* [Uit te voeren opdrachten]
1. Werk het artikel over Inno bij: begin bij de woorden "In 1897 vestigde" en stop na "de doodsklokken luiden.". Vervang daarin overal "Emile Bernheim" door "E. Bernheim".
2. Schrijf het artikel over de warenhuisketen Inno verder, aansluitend op de laatste zin.
-------- Getoonde tekst
Inno verrijst uit zijn as (voor de tweede keer)
In 1897 vestigde een winkel zich in de Brusselse Nieuwstraat. A l’Innovation heette hij. Innovation kende perioden van explosieve groei, moordende concurrentie en totale ontreddering. Het imperium van Emile Bernheim ging zijn ondergang tegemoet, maar werd opgevist door het Duitse Kaufhof. Sinds vorig jaar boekt Galeria Inno weer winst.
Emile Bernheim (1886-1985) heeft zich de voorbije jaren ongetwijfeld al meerdere malen in zijn graf omgedraaid. De man die warenhuisketen Inno groot maakte, droomde er namelijk van om een Belgische distributieholding met Europese allures uit te bouwen. De fusiegroep GB-Inno-BM (GIB) was aardig op weg om dat doel te bereiken. Maar een mislukte horizontale diversificatie deed de doodsklokken luiden.
De verkoop van kleinere participaties in onder meer Pizza Hut, speelgoedketen Christiaensen, Fnac en brillenwinkel Pearle Vision kon aanvankelijk nog uitgelegd worden als een strategische herpositionering. Maar de verkoop van het kroonjuweel, de hyper- en supermarktenketen GB, aan Carrefour in juli 2000 maakte duidelijk dat er meer aan de hand was. Deze transactie betekende het startschot van de volledige ontmanteling van wat ooit Belgiës distributiecoryfee was. Het jaar nadien verpatste de directie Auto 5 aan Norauto, en Bernheims eigen kind, warenhuisketen Inno, kwam terecht in de Duitse handen van Kaufhof, zelf een dochter van distributiereus Metro. De vastgoedpoot werd doorgeschoven naar Redevco van de familie Brenninkmeijer, en nog voor het jaar helemaal om was had ook boeken- en papierwarenketen Club andere aandeelhouders gekregen.
----------------
-------- Ruwe gegevens
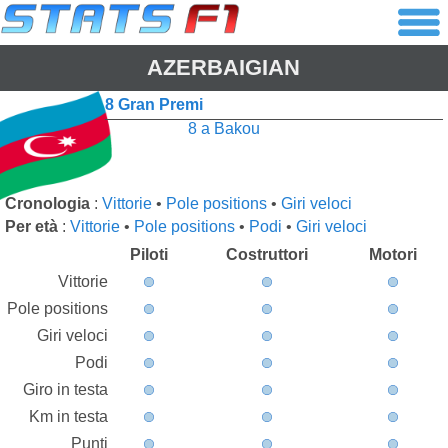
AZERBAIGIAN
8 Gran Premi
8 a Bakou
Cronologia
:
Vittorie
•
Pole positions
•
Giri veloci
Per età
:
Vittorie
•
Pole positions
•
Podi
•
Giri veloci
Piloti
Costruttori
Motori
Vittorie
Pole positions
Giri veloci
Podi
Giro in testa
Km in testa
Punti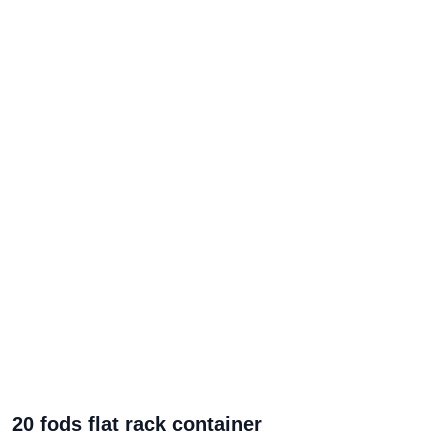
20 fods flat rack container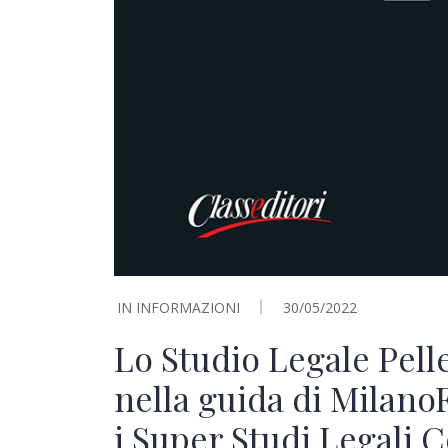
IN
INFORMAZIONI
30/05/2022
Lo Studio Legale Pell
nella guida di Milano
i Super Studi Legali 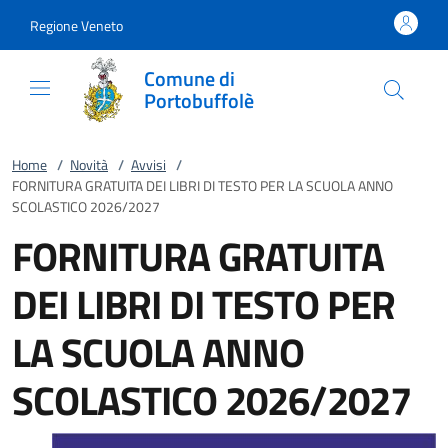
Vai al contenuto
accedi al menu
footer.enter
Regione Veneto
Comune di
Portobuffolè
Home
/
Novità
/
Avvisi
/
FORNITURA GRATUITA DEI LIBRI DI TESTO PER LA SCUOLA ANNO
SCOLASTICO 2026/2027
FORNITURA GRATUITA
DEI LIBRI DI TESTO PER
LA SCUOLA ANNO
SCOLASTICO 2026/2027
----------------
* [Resultaten per opdracht]
1.
In 1897 vestigde een winkel zich in de Brusselse Nieuwstraat. A l’Innovation heette hij. Innovation kende perioden van explosieve groei, moordende concurrentie en totale ontreddering. Het imperium van E. Bernheim ging zijn ondergang tegemoet, maar werd opgevist door het Duitse Kaufhof. Sinds vorig jaar boekt Galeria Inno weer winst.
E. Bernheim (1886-1985) heeft zich de voorbije jaren ongetwijfeld al meerdere malen in zijn graf omgedraaid. De man die warenhuisketen Inno groot maakte, droomde er namelijk van om een Belgische distributieholding met Europese allures uit te bouwen. De fusiegroep GB-Inno-BM (GIB) was aardig op weg om dat doel te bereiken. Maar een mislukte horizontale diversificatie deed de doodsklokken luiden.

2.
In 2002 bleven de solden maar duren: nadat klusketen Brico in handen kwam van Vendex KBB (Belgische winkels) en Leroy-Merlin (activiteiten in Frankrijk, Spanje en Portugal), kreeg Carestel met Lunch Garden een aantrekkelijk toetje in de schoot geworpen. Om de bijna lege doos – enkel een participatie van 57,88 % in hamburgerketen Quick is het vermelden waard – ontspon zich nog een korte strijd tussen Ackermans & van Haaren en de Nationale Portefeuillemaatschappij van Albert Frère. Maar al gauw zagen beide beursgenoteerde holdings in dat het financieel aantrekkelijker was om de buit netjes onder elkaar te verdelen door elk een participatie van 50 % te nemen.
Dat GIB nog altijd niet volledig geliquideerd is, heeft vooral te maken met praktische bezwaren. “Bij de vroegere verkoop van participaties gaf GIB bepaalde garanties aan de kopers. Zolang die niet afgelopen zijn, moet de vennootschap blijven bestaan,” zegt Piet Dejonghe, lid van het executief comité bij Ackermans & van Haaren. Het kaalgeplukte GIB is intussen in een diepe slaap verzonken. Van de Europese droom van Emile Bernheim blijft geen spaander meer heel.
Kleinhandel: parasitaire tussenschakel
Tussen de dozen cacao, stukken toiletzeep en zakken koffie op de immense toonbank van Au Bon Marché, zag het echtpaar François Vaxelaire-Claes angstvallig toe hoe in 1897 een nieuwe concurrent zich op een paar passen van hun winkel in de Brusselse Nieuwstraat kwam vestigen. A l’Innovation, zo ging de nieuwe winkel heten. Net als de familie Vaxelaire waren ook de families Bernheim en Meyer afkomstig van Elzas-Lotharingen. Van bij het begin was de spanning te voelen. Beide pioniers zouden decennialang aartsrivalen blijven.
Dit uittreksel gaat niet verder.